May 19, 2010

Turning "I can't" into "I can" and "I did!"

Max is on step 5 of 6 of the Blend Phonics book, our tutor for learning to read. Yesterday as he read through the list of words for the day he looked up from his reading and declared with a smile, "it works!" :) (Max is the one smiling)

Max has been through alot of discouragement in learning to read....much of the failure has been mine not his. He is a bright and very motivated to learn, but finding a phonics curriculum that led him in the right direction took me a while. Not all kids begin with the same predisposed tendencies; some naturally follow, some naturally invent. Some naturally like to put new information together piece by piece in a sort of linear order, some children are more rhandom and look at more than one piece of information at a time. Max is inventive, and global. I also, am inventive and global...and one of my weaknesses is learning subjects that do not lend to this kind if thinking like math, some sciences and phonics; anything linear and sequencial. In my own expierence I have found that people or lessons whhich are different from me benefitted me the most because they led me through a thinking path I was not accustomed to.

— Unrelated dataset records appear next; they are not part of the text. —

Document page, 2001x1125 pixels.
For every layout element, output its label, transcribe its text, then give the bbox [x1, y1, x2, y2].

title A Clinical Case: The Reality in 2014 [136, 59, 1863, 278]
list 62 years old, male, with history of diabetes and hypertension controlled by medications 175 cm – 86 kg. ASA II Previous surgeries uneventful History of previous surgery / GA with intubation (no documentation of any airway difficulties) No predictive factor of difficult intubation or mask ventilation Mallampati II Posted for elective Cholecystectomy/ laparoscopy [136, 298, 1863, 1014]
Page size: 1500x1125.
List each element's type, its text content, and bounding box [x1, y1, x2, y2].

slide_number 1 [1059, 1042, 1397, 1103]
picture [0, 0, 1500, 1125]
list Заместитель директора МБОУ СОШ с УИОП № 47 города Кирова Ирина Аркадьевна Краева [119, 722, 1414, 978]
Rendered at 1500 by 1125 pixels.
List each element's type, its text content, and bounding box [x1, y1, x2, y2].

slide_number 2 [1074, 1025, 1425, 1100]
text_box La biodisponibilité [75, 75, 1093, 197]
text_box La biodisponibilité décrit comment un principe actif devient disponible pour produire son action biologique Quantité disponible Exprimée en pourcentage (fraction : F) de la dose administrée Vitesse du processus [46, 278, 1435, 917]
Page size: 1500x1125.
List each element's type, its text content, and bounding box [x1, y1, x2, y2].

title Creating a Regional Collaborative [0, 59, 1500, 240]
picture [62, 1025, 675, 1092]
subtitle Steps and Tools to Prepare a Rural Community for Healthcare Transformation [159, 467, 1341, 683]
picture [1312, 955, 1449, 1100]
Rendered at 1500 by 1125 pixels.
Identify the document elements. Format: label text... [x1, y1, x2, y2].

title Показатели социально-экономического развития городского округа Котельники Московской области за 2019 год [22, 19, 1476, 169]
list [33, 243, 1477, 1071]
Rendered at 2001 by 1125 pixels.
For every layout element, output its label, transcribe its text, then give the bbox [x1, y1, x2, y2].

A thinking path I needed. Instead of teaching into Max's learning style, we discovered that matching a learning style that complimented his weaknesses gave him more success. Blend phonics is a program that teaches one skill at a time and builds step by step. It orders the information in a logical sequence. For Max it has been the kind of skills he has needed to compliment his natural ability to see things in the big picture. It supports him where he is weak in going step by step. The book does some organizational work for him so he can see the patterns in the language, get some rules in practice and see them work. He can now see that another way of thinking can be a help to him. Now he is reading. Reading makes sense.


"Success implies overcoming an obstacle, including perhaps, the thought in our minds that we might not succeed. It is turning, "I can't' into "I can and I did!"   -John Holt from How Children Fail.